# Video: Highlights of Buttonwillow 3 hour enduro



## Strom (Aug 24, 2004)

I just put this video together of highlights from the first half of the NASA 3 hour enduro two weeks ago at Buttonwillow. I soloed this race in my j-stock E30 M3 and as always it was great fun.


Pay particular attention at 10:10 for a very amusing moment.


----------



## kaweahnet (Jul 30, 2005)

What's up with the tow-truck on the track? That would have pissed me off, that was pretty dangerous!

Did that dude have a tire go down at 10:10?


----------



## Strom (Aug 24, 2004)

The tow truck got sent out to pull a car off track. There is no passing allowed near emergency vehicles, and I believe the general feeling is that its more dangerous to go full course yellow and bunch up all the cars since thats when the most incidents seem to happen. The emergency vehicles came out a couple times during the race but it never seemed to be a problem. The interesting part was that if a car broke down and pulled off track they would just go get the driver and leave the car out there for the remainder of the race. 

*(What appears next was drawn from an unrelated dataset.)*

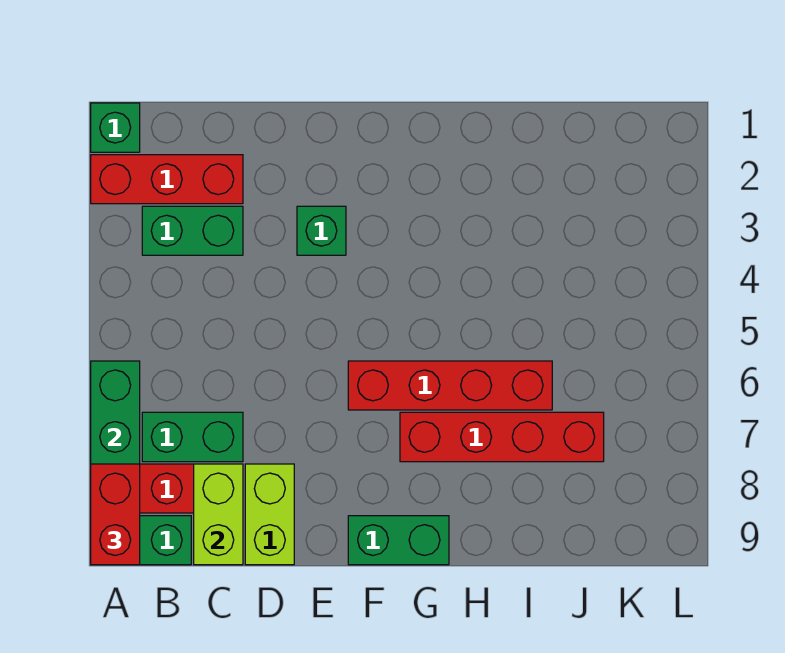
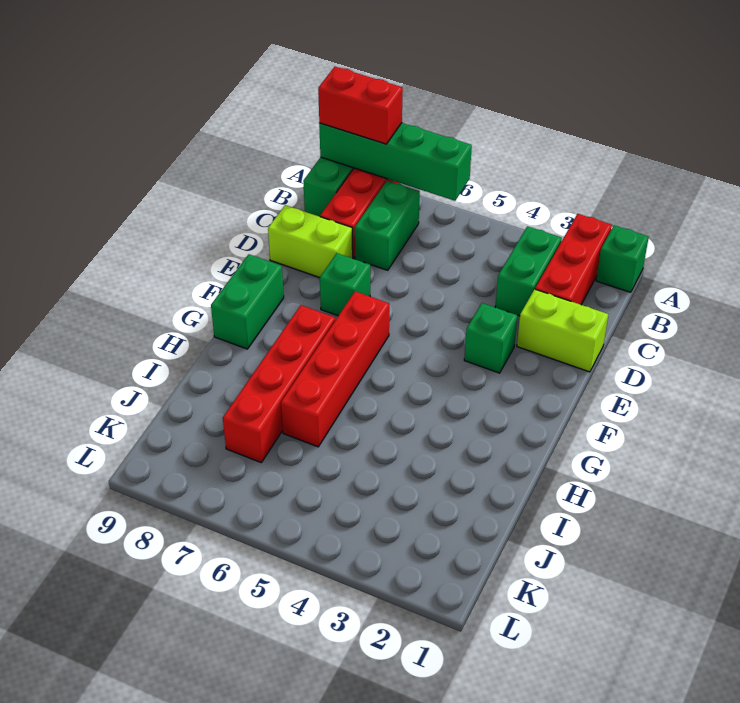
lime 1x2 brick [194,464,243,565] -> lime 1x2 brick moved to [517,289,608,372]
none -> green 1x1 brick [320,253,370,316]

I think the guy in the miata saw me coming up on him fast and thought I was going to pass him going into the turn, so he was looking in his mirrors rather than at the track. He came right back on and kept running so I don't think anything was wrong with the car.


----------



## scottn2retro (Mar 20, 2002)

Hey Brett, nice video :thumbup:


----------



## vaio76109 (Feb 3, 2005)

Was it just me or were alot of those driving braking way to early and/or braking way too much?


----------



## Strom (Aug 24, 2004)

Well its an enduro so a lot of people aren't driving 10/10. I on the other hand was driving like I was in a sprint because I got a fuel spill penalty in my first pit stop and had to completely haul ass to make up the two laps I was down. 

That being said some people were just slow...particularly into the sweeper. Some people brake before the corner and then turn in and stay at a constant speed all the way through...but the fast way is to trail brake all the way through the first 1/3 or so of the corner.


----------